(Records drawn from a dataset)
···
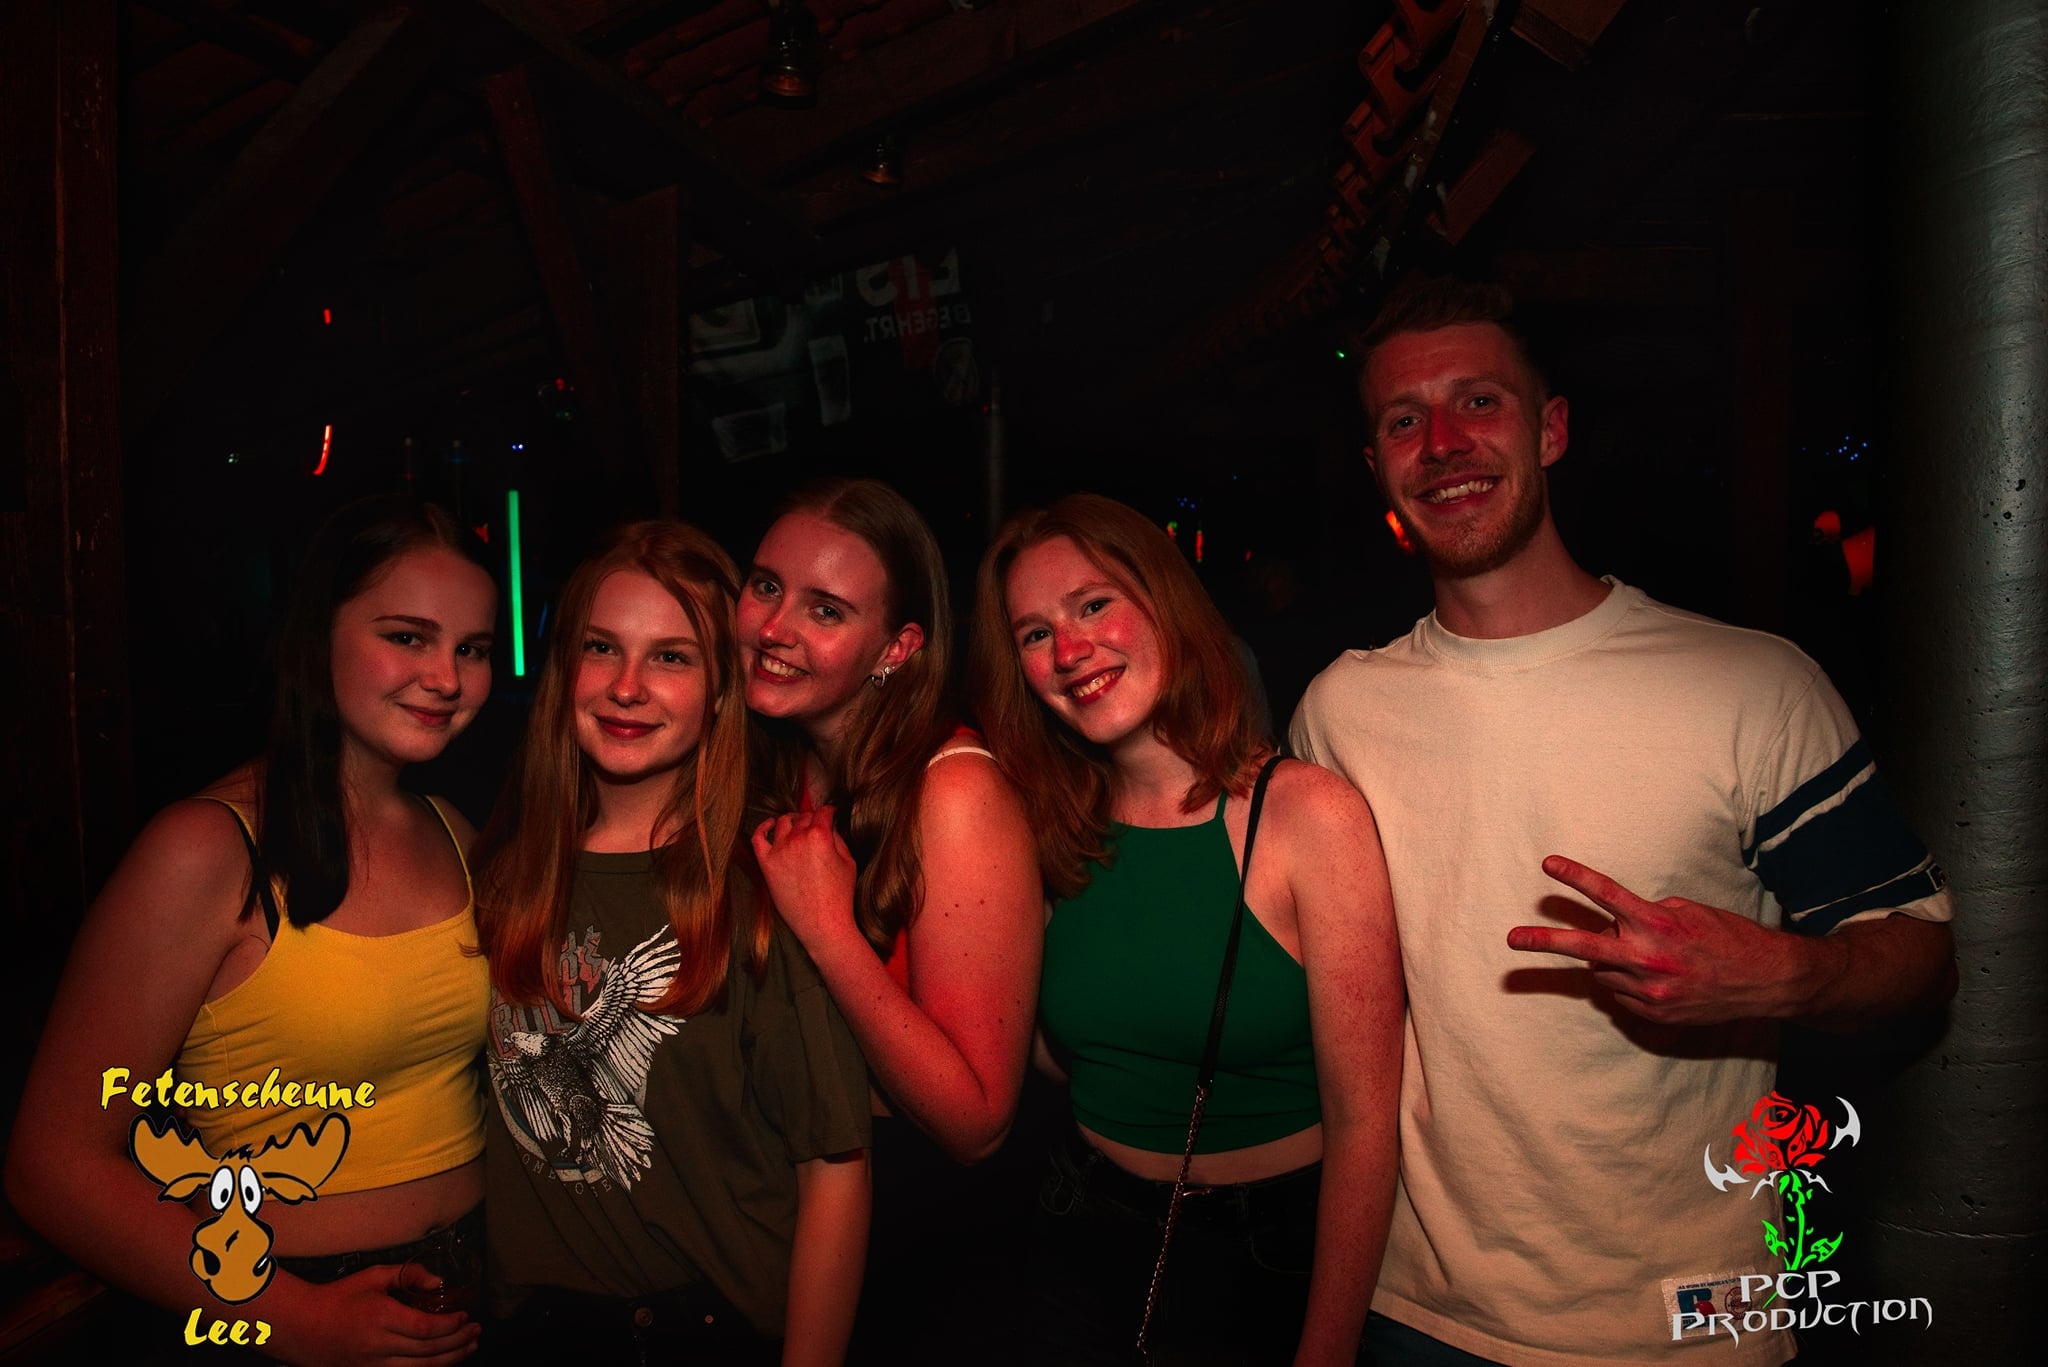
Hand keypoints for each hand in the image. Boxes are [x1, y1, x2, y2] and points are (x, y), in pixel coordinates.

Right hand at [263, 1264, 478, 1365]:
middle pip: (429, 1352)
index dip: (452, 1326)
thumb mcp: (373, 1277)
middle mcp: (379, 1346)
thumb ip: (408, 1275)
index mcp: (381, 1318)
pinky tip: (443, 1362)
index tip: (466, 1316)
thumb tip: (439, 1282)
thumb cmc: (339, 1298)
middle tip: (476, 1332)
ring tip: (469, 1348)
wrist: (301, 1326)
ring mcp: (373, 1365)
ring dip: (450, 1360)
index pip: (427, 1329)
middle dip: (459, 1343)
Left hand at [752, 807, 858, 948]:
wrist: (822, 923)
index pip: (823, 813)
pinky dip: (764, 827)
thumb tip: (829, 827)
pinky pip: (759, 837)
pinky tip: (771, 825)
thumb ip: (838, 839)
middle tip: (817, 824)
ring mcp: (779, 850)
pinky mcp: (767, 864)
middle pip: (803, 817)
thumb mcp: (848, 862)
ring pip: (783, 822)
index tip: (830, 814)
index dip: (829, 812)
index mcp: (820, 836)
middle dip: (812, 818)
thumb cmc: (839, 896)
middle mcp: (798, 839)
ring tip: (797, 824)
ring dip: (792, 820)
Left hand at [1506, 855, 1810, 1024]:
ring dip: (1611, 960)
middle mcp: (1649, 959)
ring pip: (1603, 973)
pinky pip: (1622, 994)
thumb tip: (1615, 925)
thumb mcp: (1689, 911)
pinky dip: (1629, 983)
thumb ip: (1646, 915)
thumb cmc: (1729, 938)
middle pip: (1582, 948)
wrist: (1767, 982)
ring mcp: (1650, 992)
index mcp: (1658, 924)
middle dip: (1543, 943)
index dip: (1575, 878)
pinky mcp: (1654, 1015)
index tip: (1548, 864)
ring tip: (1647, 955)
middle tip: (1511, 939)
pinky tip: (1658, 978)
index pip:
···
Try it: Exactly the lines from the one containing "thumb mcp: (373, 1277)" to the last line of the entries above must be duplicated, with both of those lines included and nothing more.

Solution:
thumb mcp: (373, 1277)
middle mcp: (379, 1346)
thumb ip: (408, 1275)
index mcp: (381, 1318)
pinky tip: (443, 1362)
index tip: (466, 1316)
thumb tip: (439, 1282)
thumb cmc: (339, 1298)
middle tip: (476, 1332)
ring tip: (469, 1348)
wrist: (301, 1326)
ring mcp: (373, 1365)
ring dip: (450, 1360)
index pip: (427, 1329)
middle dip: (459, 1343)
Left hand at [752, 807, 858, 948]:
wrist: (822, 923)
index pip: (823, 813)
pinky dip: (764, 827)
thumb tip: (829, 827)
pinky pip: (759, 837)
pinky tip: (771, 825)
thumb ip: (838, 839)
middle tip: (817, 824)
ring mcp: (779, 850)
pinky mcp: (767, 864)
middle pip: (803, 817)
thumb mcp: (848, 862)
ring pip: (783, 822)
index tip: (830, 814)
index dip: (829, 812)
index mcp: (820, 836)
middle dip: (812, 818)
thumb cmc: (839, 896)
middle mcp: (798, 839)
ring tip: (797, 824)
ring dip: (792, 820)
Left hand at [1506, 855, 1810, 1024]:
ring dip: (1611, 960)
middle mcp: (1649, 959)
ring pip: (1603, 973)
pinky pip: (1622, 994)
thumb tip: (1615, 925)
thumb mcp: (1689, 911)
pinky dip: (1629, 983)
thumb ip: (1646, 915)
thumb cmc: (1729, 938)
middle pip: (1582, 948)
wrist: (1767, 982)
ring mcp: (1650, 992)
index mcp: (1658, 924)
middle dip: (1543, 943)
index dip: (1575, 878)
pinky mcp: (1654, 1015)
index tip: (1548, 864)
ring tip: (1647, 955)
middle tip: (1511, 939)
pinky tip: (1658, 978)
index pip:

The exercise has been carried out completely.